§ **Exercise goal**
With the first line below as the start and the line containing "39: (858, 22, 1.54)" as the end, copy every line between them exactly, ends included.

►

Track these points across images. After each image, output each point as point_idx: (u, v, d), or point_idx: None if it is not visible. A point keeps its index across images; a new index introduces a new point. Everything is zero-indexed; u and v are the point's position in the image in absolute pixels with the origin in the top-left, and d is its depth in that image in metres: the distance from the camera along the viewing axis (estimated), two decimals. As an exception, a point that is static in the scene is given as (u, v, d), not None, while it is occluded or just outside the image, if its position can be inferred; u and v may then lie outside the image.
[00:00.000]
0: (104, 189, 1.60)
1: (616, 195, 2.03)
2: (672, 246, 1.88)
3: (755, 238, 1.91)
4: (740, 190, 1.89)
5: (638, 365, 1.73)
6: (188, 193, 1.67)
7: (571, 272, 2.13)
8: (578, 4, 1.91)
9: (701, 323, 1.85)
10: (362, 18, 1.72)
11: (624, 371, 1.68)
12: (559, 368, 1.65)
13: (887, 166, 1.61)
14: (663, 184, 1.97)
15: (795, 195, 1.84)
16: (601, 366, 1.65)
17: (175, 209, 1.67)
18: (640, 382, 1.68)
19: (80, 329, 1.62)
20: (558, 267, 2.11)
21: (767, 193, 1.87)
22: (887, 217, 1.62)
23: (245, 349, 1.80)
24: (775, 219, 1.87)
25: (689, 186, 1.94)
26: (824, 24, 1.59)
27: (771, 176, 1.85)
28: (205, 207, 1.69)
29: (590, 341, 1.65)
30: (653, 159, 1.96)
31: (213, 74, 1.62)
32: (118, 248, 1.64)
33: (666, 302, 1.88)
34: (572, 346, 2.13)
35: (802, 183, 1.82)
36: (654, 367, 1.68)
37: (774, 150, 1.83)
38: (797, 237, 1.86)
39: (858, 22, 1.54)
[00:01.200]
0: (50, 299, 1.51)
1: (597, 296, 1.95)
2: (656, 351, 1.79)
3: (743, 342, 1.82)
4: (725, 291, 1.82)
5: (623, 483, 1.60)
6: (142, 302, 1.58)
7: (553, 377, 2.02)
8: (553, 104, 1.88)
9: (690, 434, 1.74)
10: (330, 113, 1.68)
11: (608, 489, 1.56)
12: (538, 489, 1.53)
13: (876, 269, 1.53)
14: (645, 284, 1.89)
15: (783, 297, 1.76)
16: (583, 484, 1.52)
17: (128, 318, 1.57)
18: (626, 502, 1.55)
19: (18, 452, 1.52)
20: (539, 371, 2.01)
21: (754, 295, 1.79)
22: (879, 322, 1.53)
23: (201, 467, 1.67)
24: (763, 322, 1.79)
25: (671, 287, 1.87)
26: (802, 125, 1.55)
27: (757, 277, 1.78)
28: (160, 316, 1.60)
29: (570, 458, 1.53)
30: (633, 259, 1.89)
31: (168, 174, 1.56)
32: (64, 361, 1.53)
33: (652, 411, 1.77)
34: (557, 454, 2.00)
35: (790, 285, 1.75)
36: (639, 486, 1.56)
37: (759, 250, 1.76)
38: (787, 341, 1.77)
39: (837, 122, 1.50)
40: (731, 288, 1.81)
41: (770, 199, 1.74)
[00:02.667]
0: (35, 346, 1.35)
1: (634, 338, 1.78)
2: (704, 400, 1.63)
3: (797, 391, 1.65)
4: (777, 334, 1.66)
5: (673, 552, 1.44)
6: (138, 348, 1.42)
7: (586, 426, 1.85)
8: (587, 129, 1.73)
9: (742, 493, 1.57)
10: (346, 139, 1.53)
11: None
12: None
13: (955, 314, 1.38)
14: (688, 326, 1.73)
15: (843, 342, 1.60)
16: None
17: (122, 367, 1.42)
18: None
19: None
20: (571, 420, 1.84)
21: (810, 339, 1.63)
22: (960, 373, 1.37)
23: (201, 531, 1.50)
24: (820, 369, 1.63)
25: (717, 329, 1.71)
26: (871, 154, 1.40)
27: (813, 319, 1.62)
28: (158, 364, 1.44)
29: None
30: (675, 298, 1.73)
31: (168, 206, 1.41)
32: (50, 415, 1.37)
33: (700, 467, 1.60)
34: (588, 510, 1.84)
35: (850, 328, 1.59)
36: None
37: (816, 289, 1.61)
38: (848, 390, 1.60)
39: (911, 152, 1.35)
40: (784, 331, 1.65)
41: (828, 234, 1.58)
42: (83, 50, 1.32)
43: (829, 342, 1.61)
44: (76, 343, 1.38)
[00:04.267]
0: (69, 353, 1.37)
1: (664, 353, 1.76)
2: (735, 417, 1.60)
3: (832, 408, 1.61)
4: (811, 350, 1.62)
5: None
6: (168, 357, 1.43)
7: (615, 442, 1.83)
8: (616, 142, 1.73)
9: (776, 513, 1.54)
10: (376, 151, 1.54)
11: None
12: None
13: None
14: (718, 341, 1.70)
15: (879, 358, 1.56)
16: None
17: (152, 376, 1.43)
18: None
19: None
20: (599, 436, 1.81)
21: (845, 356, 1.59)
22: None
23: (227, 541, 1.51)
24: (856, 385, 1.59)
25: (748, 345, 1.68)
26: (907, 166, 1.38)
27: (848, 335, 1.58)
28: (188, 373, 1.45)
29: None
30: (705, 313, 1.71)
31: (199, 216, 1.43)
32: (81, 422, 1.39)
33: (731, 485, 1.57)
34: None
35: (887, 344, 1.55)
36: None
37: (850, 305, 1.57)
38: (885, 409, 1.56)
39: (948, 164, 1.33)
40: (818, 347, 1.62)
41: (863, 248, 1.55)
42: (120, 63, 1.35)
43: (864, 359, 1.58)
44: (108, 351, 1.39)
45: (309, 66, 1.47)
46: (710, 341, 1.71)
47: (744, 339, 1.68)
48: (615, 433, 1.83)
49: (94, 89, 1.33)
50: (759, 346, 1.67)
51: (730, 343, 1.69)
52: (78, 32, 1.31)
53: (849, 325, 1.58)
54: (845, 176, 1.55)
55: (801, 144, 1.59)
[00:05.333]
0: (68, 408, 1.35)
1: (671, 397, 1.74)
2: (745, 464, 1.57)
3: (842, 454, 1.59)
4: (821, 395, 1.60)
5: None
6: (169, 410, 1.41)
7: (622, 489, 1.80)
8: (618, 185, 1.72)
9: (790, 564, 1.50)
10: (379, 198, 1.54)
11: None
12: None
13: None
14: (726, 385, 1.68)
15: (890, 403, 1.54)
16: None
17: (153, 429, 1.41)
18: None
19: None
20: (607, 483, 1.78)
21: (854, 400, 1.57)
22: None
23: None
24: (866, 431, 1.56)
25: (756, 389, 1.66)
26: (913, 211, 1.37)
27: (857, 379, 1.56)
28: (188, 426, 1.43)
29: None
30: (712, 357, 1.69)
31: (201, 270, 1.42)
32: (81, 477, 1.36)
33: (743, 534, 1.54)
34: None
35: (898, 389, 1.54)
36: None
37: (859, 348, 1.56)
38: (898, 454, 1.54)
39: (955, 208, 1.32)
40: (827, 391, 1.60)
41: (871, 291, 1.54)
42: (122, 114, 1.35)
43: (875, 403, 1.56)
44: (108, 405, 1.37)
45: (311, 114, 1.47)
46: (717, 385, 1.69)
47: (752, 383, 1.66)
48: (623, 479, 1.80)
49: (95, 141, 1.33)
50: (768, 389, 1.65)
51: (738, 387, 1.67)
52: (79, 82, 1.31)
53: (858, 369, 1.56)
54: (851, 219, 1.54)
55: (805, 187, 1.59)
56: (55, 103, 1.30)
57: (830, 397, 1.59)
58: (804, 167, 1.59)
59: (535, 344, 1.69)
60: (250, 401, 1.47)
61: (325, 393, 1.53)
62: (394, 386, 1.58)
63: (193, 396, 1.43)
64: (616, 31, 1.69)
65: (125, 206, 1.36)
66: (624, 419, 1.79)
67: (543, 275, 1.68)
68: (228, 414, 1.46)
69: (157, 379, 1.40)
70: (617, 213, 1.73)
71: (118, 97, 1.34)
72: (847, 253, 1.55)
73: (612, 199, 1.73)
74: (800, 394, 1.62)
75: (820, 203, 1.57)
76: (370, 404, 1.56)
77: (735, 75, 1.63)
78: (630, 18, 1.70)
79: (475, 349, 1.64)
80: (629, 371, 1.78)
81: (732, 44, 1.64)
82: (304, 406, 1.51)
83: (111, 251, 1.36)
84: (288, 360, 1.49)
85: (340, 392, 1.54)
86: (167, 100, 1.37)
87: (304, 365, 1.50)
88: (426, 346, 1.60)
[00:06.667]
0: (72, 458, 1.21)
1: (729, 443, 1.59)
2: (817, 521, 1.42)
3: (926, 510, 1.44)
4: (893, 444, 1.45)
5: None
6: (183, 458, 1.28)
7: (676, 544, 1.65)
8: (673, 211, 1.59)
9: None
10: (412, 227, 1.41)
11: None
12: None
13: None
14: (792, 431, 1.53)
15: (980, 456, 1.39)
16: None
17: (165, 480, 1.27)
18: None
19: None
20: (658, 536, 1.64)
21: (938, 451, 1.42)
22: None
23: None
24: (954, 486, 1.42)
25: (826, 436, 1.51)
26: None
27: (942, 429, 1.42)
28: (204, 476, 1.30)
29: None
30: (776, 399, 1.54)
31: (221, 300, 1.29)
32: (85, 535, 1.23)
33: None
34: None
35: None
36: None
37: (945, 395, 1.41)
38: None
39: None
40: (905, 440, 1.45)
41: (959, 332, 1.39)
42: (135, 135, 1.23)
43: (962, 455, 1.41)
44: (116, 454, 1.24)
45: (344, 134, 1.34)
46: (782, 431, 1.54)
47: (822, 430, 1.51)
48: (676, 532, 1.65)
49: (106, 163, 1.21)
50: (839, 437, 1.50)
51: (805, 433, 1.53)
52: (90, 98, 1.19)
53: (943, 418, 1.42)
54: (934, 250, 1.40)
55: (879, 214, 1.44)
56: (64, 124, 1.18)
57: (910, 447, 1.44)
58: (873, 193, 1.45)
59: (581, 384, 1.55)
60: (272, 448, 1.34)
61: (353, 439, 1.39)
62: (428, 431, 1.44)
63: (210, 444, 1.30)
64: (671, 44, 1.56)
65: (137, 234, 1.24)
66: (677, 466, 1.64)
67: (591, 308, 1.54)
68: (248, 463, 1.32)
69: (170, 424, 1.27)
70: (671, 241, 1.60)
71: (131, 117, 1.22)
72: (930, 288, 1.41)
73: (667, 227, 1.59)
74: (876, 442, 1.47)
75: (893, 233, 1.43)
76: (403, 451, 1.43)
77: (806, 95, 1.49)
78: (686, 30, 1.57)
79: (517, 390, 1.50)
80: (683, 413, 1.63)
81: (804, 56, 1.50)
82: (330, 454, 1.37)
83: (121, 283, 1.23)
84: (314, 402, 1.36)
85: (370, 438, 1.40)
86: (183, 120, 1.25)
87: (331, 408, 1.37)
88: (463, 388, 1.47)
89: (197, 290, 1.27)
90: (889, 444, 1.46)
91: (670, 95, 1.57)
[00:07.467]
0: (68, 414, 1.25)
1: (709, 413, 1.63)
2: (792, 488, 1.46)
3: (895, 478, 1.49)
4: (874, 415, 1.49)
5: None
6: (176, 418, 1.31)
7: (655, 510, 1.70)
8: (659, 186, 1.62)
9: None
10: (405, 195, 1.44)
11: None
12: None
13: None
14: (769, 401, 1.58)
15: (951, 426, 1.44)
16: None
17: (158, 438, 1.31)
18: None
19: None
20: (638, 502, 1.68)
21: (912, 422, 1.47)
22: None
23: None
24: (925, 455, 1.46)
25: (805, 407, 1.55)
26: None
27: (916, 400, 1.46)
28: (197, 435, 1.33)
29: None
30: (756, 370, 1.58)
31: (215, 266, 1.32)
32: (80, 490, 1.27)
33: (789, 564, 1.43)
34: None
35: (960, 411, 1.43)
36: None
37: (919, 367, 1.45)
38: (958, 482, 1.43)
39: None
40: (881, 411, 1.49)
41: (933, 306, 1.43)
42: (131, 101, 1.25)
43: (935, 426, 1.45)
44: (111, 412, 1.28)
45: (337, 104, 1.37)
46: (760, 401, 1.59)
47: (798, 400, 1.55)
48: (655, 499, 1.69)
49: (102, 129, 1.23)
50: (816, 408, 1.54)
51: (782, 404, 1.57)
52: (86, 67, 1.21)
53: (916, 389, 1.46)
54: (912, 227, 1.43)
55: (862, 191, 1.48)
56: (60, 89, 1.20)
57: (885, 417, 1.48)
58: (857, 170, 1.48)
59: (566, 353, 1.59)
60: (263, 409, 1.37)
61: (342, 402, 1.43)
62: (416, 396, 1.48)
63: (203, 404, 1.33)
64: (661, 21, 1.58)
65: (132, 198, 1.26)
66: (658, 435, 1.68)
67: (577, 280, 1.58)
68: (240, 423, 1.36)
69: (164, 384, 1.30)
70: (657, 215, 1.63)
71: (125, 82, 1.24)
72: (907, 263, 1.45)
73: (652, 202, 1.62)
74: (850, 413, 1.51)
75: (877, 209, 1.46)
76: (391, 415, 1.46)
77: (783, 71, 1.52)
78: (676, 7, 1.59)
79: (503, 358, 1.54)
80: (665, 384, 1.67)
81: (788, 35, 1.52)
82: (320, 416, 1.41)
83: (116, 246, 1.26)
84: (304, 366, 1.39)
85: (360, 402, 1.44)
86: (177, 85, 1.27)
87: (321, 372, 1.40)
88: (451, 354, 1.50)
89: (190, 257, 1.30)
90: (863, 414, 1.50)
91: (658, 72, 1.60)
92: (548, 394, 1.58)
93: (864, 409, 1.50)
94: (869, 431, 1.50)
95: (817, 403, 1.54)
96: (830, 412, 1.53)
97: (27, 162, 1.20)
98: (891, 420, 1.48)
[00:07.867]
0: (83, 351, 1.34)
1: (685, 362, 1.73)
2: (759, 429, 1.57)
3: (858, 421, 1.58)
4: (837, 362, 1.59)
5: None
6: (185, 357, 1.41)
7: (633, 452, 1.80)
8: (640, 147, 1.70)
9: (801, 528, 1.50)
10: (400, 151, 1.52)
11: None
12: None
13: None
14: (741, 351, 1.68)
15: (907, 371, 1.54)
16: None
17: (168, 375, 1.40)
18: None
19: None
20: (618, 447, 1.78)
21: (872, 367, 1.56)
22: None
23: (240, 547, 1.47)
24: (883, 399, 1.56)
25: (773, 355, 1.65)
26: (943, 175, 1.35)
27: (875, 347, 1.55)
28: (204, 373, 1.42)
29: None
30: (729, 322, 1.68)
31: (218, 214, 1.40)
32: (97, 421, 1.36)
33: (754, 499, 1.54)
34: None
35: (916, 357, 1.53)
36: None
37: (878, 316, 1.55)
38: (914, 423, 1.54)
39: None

◄

§ **Response**
Track these points across images. After each image, output each point as point_idx: (u, v, d), or point_idx: None if it is not visible. A point keeps its index across images; a new index introduces a new point. Everything is zero-indexed; u and v are the point's position in the image in absolute pixels with the origin in the top-left, and d is its depth in that image in metres: the distance from the camera along the viewing axis (estimated), two decimals. As an exception, a point that is static in the scene is given as (u, v, d), not None, while it is occluded or just outside the image, if its position can be inferred; u and v may then lie outside the image.
[00:00.000]
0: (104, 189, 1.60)
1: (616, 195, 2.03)
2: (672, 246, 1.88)
3: (755, 238, 1.91)
4: (740, 190, 1.89)
5: (638, 365, 1.73)
6: (188, 193, 1.67)
7: (571, 272, 2.13)
8: (578, 4, 1.91)
9: (701, 323, 1.85)
10: (362, 18, 1.72)
11: (624, 371, 1.68)
12: (559, 368, 1.65)
13: (887, 166, 1.61)
14: (663, 184, 1.97)
15: (795, 195, 1.84)
16: (601, 366, 1.65)
17: (175, 209, 1.67)
18: (640, 382, 1.68)
19: (80, 329, 1.62)
20: (558, 267, 2.11)
21: (767, 193, 1.87)
22: (887, 217, 1.62)
23: (245, 349, 1.80)
24: (775, 219, 1.87)
25: (689, 186, 1.94)
26: (824, 24, 1.59)
27: (771, 176, 1.85)
28: (205, 207, 1.69)
29: (590, 341, 1.65)
30: (653, 159, 1.96)
31: (213, 74, 1.62)
32: (118, 248, 1.64)
33: (666, 302, 1.88)
34: (572, 346, 2.13)
35: (802, 183, 1.82)
36: (654, 367, 1.68)
37: (774, 150, 1.83)
38: (797, 237, 1.86)
39: (858, 22, 1.54)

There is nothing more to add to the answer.